Ein weiterer Schwerpunkt in Insams Alltag ist das Thema Jagsttalbahn. Bei dem seit Jahren schwelenden Konflikt zwischen Jagsttalbahn AG und der Stadt gibt es inzwischen ein Einigungspapier (wir berichteten). Es war eines der Themen, das Insam bei seiner ersten Gemeinderatssitzung als neuer Stadtchef behandelte. Denn von der Entwidmung der Trasse hängt der Bau des neuen Bushaltepunkts in Krautheim ab.

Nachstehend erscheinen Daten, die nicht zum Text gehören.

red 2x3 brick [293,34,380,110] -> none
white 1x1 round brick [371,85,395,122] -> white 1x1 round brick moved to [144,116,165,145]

Entwicklung des ZG-Areals macht Probleme
Eng damit zusammen hängt auch die Entwicklung des angrenzenden ZG-Areals – ein Herzensprojek von Insams Vorgänger. Hier soll für Krautheim eine Stadtmitte entstehen, mit Wohnungen, Drogerie und Geschäftsgebäuden – so zumindest wünscht sich das der Gemeinderat seit Jahren. Das Gelände ist indes seit dem Abriss der markanten Gebäude unverändert. "Es ist schwer, potenzielle Gewerbe-Interessenten zu finden", erklärt Insam. Für ihn nicht überraschend, "sonst wäre es ja schon längst umgesetzt worden". Anders sieht es beim Wohnungsbau aus: "Hier gibt es Interessenten, mit denen wir im Gespräch sind."

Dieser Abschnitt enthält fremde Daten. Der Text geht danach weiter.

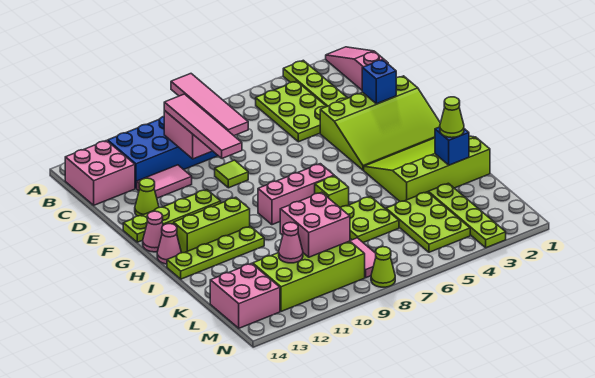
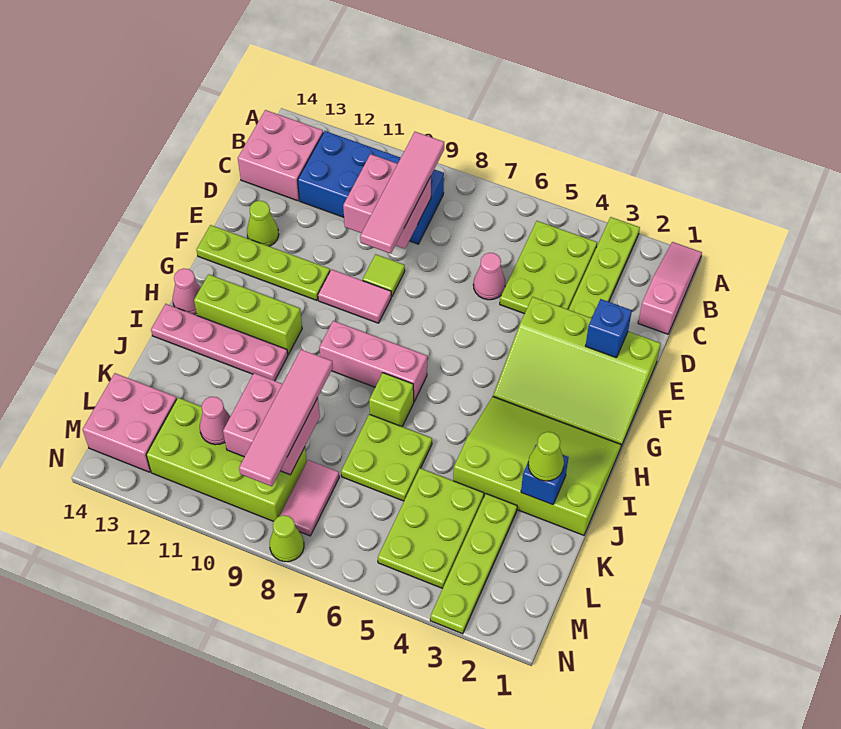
pink 1x4 tile [164,94,242,159] -> pink 1x4 tile moved to [239,349,333,486]
pink 1x2 tile [137,165,192,198] -> pink 1x2 tile moved to [318,269,391,323]
pink 1x1 cone [143,211,163,252] -> pink 1x1 cone moved to [473,253,505,300]
lime 1x4 plate [167,226,264,279] -> pink 1x4 plate [151,304,288,381]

Weitere Themen, wie die stärkere Zusammenarbeit mit den Nachbarkommunen oder das Thema Tourismus, "vor allem im Blick auf die Landesgartenschau in Bad Mergentheim", sowie die Entwicklung der Gastronomie stehen zusätzlich auf seiner Agenda.

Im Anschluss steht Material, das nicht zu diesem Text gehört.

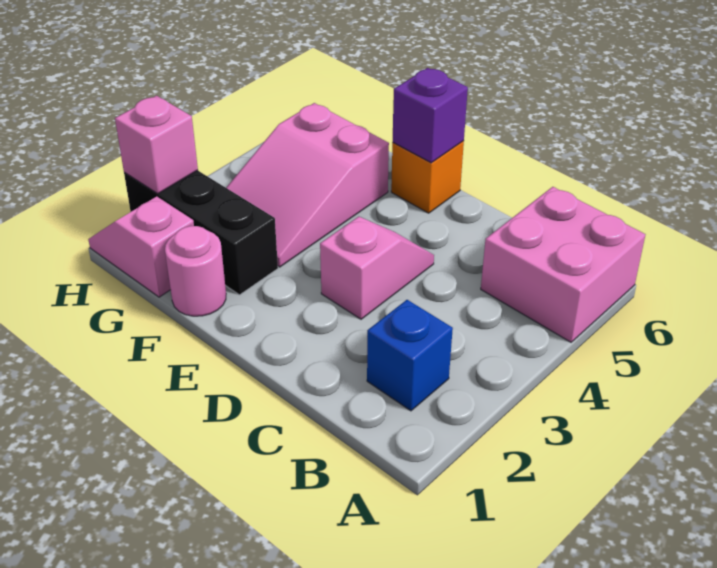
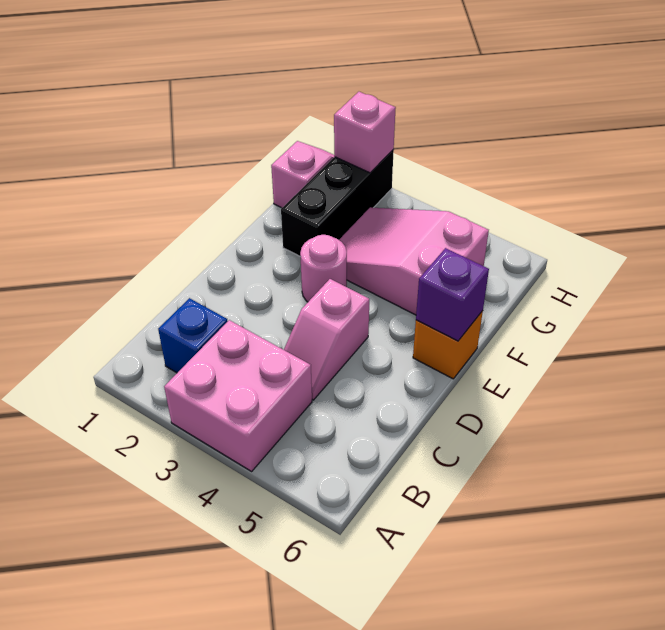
pink 2x2 brick [481,187,645,342] -> pink 2x2 brick moved to [164,320,312,471]
pink 1x2 slope [320,217,434,319] -> pink 1x2 slope turned to [284,279,369,400]
pink 1x1 round brick [165,226,226,316] -> pink 1x1 round brick moved to [300,235,347,302]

Das Privatleben eines Bürgermeisters
Danach gefragt, wie es im Privatleben läuft – immerhin pendelt der Öhringer jeden Tag nach Krautheim und hat zahlreiche Termine –, sagt er lachend: "Fragen Sie mal in einem Jahr." Zeit für die Familie sei ihm jedoch wichtig. Und so sind bei manchen Terminen dann die Kinder einfach mit dabei, "das verbinden wir dann mit einer Radtour".
Sein Resümee nach 100 Tagen im Amt: "Ich komme wirklich jeden Tag gerne her. Es war auch Rückblickend eine gute Entscheidung, zur Wahl anzutreten."